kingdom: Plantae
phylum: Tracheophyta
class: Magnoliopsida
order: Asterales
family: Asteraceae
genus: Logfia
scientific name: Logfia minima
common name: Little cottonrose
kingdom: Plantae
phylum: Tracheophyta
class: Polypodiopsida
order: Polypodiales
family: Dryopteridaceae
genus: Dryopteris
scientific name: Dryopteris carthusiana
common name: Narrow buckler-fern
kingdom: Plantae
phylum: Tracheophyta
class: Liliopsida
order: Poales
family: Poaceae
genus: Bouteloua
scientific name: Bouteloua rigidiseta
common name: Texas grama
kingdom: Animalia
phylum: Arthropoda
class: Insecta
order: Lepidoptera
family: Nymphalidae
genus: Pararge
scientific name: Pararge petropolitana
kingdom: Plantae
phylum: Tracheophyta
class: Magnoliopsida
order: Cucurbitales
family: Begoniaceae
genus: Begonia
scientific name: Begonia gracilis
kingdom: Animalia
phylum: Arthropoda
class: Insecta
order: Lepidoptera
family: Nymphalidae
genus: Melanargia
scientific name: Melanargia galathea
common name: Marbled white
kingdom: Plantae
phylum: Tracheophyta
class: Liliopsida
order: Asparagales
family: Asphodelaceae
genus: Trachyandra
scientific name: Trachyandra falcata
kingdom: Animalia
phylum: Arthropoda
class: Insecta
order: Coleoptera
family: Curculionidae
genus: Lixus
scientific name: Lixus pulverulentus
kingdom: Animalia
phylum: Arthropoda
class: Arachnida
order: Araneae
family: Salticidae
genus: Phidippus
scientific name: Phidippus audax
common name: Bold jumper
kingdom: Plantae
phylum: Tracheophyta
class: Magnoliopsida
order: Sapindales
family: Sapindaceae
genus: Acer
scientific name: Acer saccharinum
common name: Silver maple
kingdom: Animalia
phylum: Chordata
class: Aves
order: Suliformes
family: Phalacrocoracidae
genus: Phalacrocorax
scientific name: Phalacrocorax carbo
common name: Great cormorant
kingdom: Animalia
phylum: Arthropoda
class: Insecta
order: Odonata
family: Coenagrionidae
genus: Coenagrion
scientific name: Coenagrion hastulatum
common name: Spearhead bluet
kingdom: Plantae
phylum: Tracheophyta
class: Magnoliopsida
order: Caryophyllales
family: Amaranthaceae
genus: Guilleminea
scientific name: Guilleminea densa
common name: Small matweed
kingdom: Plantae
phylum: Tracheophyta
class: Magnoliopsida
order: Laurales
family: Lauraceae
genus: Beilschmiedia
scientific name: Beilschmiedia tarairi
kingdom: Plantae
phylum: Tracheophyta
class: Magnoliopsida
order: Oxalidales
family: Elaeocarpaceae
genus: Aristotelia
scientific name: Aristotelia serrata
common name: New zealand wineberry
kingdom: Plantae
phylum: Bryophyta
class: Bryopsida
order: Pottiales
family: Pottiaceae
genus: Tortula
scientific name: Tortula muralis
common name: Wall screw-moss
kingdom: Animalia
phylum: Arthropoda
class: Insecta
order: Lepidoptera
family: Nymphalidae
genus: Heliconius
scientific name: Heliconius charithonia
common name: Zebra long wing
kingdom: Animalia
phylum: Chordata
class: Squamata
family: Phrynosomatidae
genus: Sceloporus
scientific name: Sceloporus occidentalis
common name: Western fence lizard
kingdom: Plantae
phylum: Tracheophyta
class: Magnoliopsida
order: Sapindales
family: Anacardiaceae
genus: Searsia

-- -- --

:: The exercise ::
Can you quote the listing above word for word, from its first line through the line holding "order: Polypodiales", inclusive?

:: Answer to this problem ::
kingdom: Plantae
phylum: Tracheophyta
class: Magnoliopsida
order: Asterales
family: Asteraceae
genus: Logfia
scientific name: Logfia minima
common name: Little cottonrose
kingdom: Plantae
phylum: Tracheophyta
class: Polypodiopsida
order: Polypodiales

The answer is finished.